If I recall correctly, the worry with this scheme was that cumulative rounding errors due to passing the matcher a series of small changes in the maxweight could have the effect of causing the matcher to optimise prematurely. This is probably unlikely to occur often, and, indeed, can probably occur even with the current setup, but the cumulative effect could make it likely enough to be a problem that we need to deal with it.

Olly was looking into ways to control the rounding direction, which would allow us to ensure that the rounding always happened in such a way that invalid optimisations didn't occur. However, this only seems to be possible on a process-global level, which isn't appropriate for a library.

My best idea so far is just to add an epsilon whenever modifying the maxweight, to ensure that the rounding is in the right direction.

comment:11 by Olly Betts, 15 years ago

Status: newassigned

Altering the top-level maxweight directly is also problematic because the intermediate postlists don't get their maxweight for the branch leading to the ExternalPostList updated.
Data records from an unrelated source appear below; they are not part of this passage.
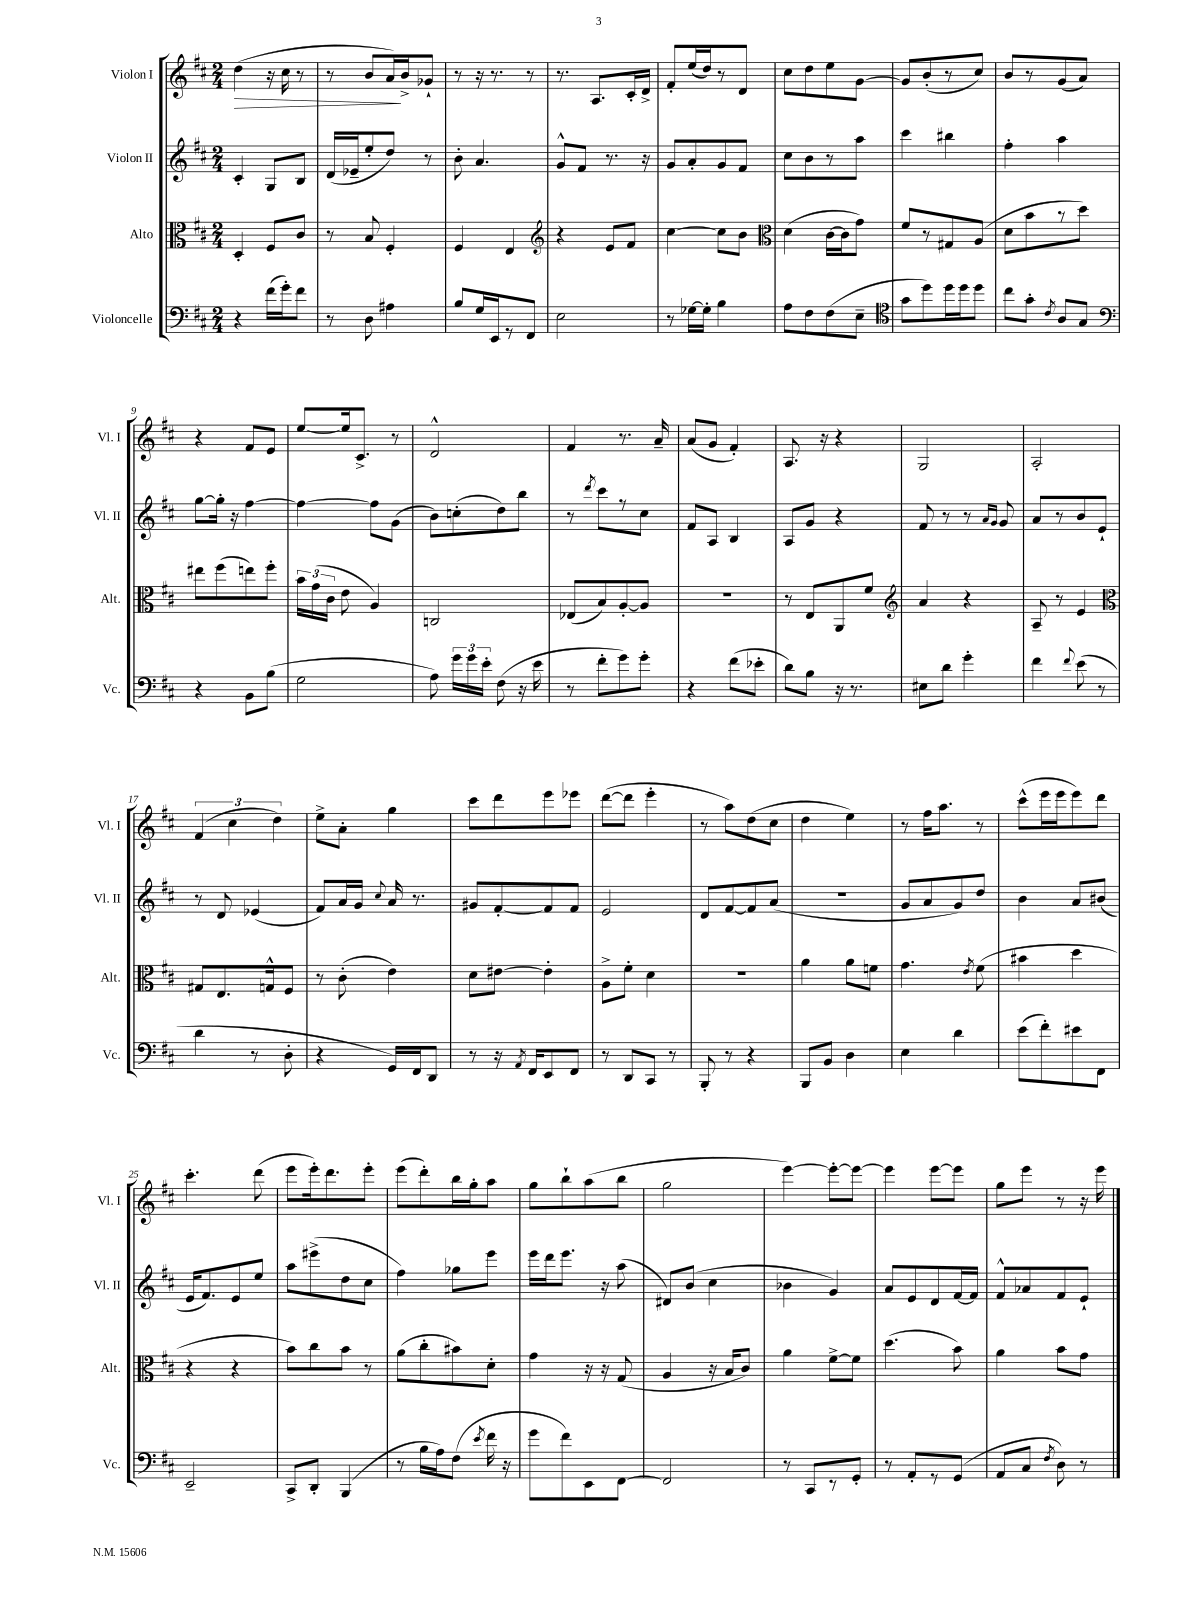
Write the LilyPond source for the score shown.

<<
\new StaffGroup <<
\new Staff = "s0" \with { instrumentName = "Violon I" shortInstrumentName = "Vl. I" } {
    \clef treble \key d \major \numericTimeSignature \time 2/4
    \autoBeamOff d''4\>( r16 cis''16 r8 |
    r8 b'8[ a'16\!) b'16-> ges'8]-! |
    r8 r16 r8. r8 |
    r8. a8.[ cis'16-. d'16]-> |
    fis'8[-. e''16( d''16) r8 d'8] |
    cis''8[ d''8 e''8 g'8]~ |
    g'8[ b'8-.( r8 cis''8]) |
    b'8[ r8 g'8( a'8]) |
    r4 fis'8[ e'8] |
    e''8[~ e''16 cis'8.]-> r8 |
    d'2-^ |
    fis'4 r8. a'16-- |
    a'8[( g'8] fis'4-.) |
    a8. r16 r4 |
    g2 |
    a2-. |
    \tuplet 3/2 { fis'4( cis''4 d''4) } |
    e''8[-> a'8]-. g''4 |
    cis'''8[ d'''8 e'''8 ees'''8] |
    d'''8[~( d'''8] e'''4-. |
    r8 a''8[) d''8( cis''8] |
    d''4 e''4) |
    r8 fis''16[ a''8.] r8 |
    cis'''8[-^( e'''16 e'''16 e'''8) d'''8] |
    cis'''4.-. d'''8( |
    e'''8[ e'''16-.) d'''8. e'''8]-. |
    e'''8[( d'''8-.) b''16 g''16-. a''8] |
    g''8[ b''8-! a''8( b''8] |
    g''2 |
    e'''4~) e'''8[~-. e'''8]~ |
    e'''4 e'''8[~ e'''8] |
    g''8[ e'''8] r8 r16 e'''16 \bar "|." |
}
\new Staff = "s1" \with { instrumentName = "Violon II" shortInstrumentName = "Vl. II" } {
    \clef treble \key d \major \numericTimeSignature \time 2/4
    \autoBeamOff cis'4-. g8[ b8] |
    d'16[( ees'16-- e''8-. d''8]) r8 |
    b'8-. a'4. |
    g'8[-^ fis'8] r8. r16 |
    g'8[ a'8-. g'8 fis'8] |
    cis''8[ b'8 r8 a''8] |
    cis'''4 bis''4 |
    fis''4-. a''4 |
    g''8[~ g''16]-. r16 fis''4~ |
    fis''4~ fis''8[ g'8]( |
    b'8[) c''8-.( d''8) b''8] |
    r8 \acciaccatura { d'''8 } cis'''8[ r8 cis''8] |
    fis'8[ a8] b4 |
    a8[ g'8] r4 |
    fis'8 r8 r8 \grace { a'16[ g'16] } g'8 |
    a'8[ r8 b'8 e'8]-! |
    r8 d'8 ees'4( |
    fis'8[) a'16 g'16] \appoggiatura { cis''8 } a'16 r8. |
    gis'8[ fis'8~-. fis'8 fis'8] |
    e'2 |
    d'8[ fis'8~ fis'8 a'8]( |
    R2 |
    g'8[ a'8 g'8) d''8] |
    b'4 a'8[ bis'8]( |
    e'16[ fis'8.) e'8 e''8] |
    a''8[ eis'''8->( d''8 cis''8] |
    fis''4) ges''8[ e'''8] |
    e'''16[ d'''16 e'''8.] r16 a''8( |
    dis'8[) b'8]( cis''4 |
    bes'4 g'4) |
    a'8[ e'8 d'8 fis'16~ fis'16] |
    fis'8[-^ aes'8 fis'8 e'8]-! \bar "|." |
}
\new Staff = "s2" \with { instrumentName = "Alto" shortInstrumentName = "Alt." } {
    \clef alto \key d \major \numericTimeSignature \time 2/4
    \autoBeamOff d4-. fis8[ cis'8] |
    r8 b8 fis4-. |
    fis4 e4 |
    \clef treble r4 e'8[ fis'8] |
    cis''4~ cis''8[ b'8] |
    \clef alto d'4( cis'16[~ cis'16 g'8]) |
    fis'8[ r8 gis8 a8]( |
    d'8[ b'8 r8 d''8]) |
    eis''8[ fis''8( e''8) fis''8]-. |
    \tuplet 3/2 { b'16[ g'16( cis'16] } e'8 a4) |
    c2 |
    ees8[( b8) a8~-. a8] |
    r2 |
    r8 e8[ a,8 fis'8] |
    \clef treble a'4 r4 |
    a8-- r8 e'4 |
    \clef alto gis8[ e8. g16-^ fis8] |
    r8 cis'8-.( e'4) |
    d'8[ eis'8]~ eis'4-. |
    a8[-> fis'8]-. d'4 |
    R2 |
    a'4 a'8[ f'8] |
    g'4. \acciaccatura { e'8 } fis'8( |
    bis'4 d''4 |
    r4 r4 |
    b'8[) cis''8 b'8] r8 |
    a'8[( cis''8-. bis'8) d'8]-. |
    g'4 r16 r16 g8( |
    a4 r16 b16[ cis'8]) |
    a'4 fis'8[~-> fis'8] |
    d''4.( b'8) |
    a'4 b'8[ g'8] \bar "|." |
}
\new Staff = "s3" \with { instrumentName = "Violoncelle" shortInstrumentName = "Vc." } {
    \clef bass \key d \major \numericTimeSignature \time 2/4
    \autoBeamOff r4 fis'16[( g'16-.) fis'8] |
    r8 d8 ais4 |
    b8[ g16 e,16 r8 fis,8] |
    e2 |
    r8 ges16[~ ges16]-. b4 |
    a8[ fis8 fis8( e8]-- |
    \clef tenor g'8[ d''8) d''16 d''16 d''8] |
    cis''8[ g'8]-. \acciaccatura { cis'8 } a8[ g8] |
    \clef bass r4 b,8[ b8]( |
    g2 |
    a8) \tuplet 3/2 { g'16[ g'16 e'16]-. } fis8( r16 e'16 |
    r8 fis'8[-. g'8) g'8]-. |
    r4 fis'8[( ees'8]-. |
    d'8[) b8] r16 r8. |
    eis8[ d'8] g'4-. |
    fis'4 \appoggiatura { fis'8 } e'8( r8 |
    d'4 r8 d8-. |
    r4 g,16[) fis,16 d,8] |
    r8 r16 \acciaccatura { a,8 } fis,16[ e,8 fis,8] |
    r8 d,8[ cis,8] r8 |
    b,,8-. r8 r4 |
    b,,8[ b,8] d4 |
    e4 d'4 |
    e'8[( fis'8-.) eis'8 fis,8] |
    e,2-- |
    cis,8[-> d,8]-. b,,4( |
    r8 b16[ a16) fis8]( \acciaccatura { e'8 } fis'16 r16 |
    g'8[ fis'8) e,8 fis,8]~ |
    fis,2 |
    r8 cis,8[ r8 g,8]-. |
    r8 a,8[-. r8 g,8]( |
    a,8[ cis8] \acciaccatura { fis8 } d8) r8 \bar "|." |
}
>>
>>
I think you can do rounding locally, but control of rounding is much better supported by C99, which is currently orthogonal to ISO C++. But even if rounding control was simple and fully portable, this approach is going to be kind of delicate I suspect.

Perhaps the mechanism would be better as a "bubble up" rather than a "tell the top to reiterate the whole tree", which would at least make the work more O(log(N)) than O(N) in the number of postlists, but that doesn't solve the accumulation of errors.

So for 1.1.1 I'm just intending to tidy up what we now have. The change to provide a cleaner API to the user is the more urgent part and that's done. At least for now, that can just be connected to the existing mechanism (as it is currently in SVN, but perhaps with a little more cleaning up).

comment:12 by Olly Betts, 15 years ago

Resolution: fixed
Status: assignedclosed

Tidied up in trunk r12802.

Updated docs with a revised "don't call set_maxweight() too often" warning in trunk 12817.

Note: See TracTickets for help on using tickets.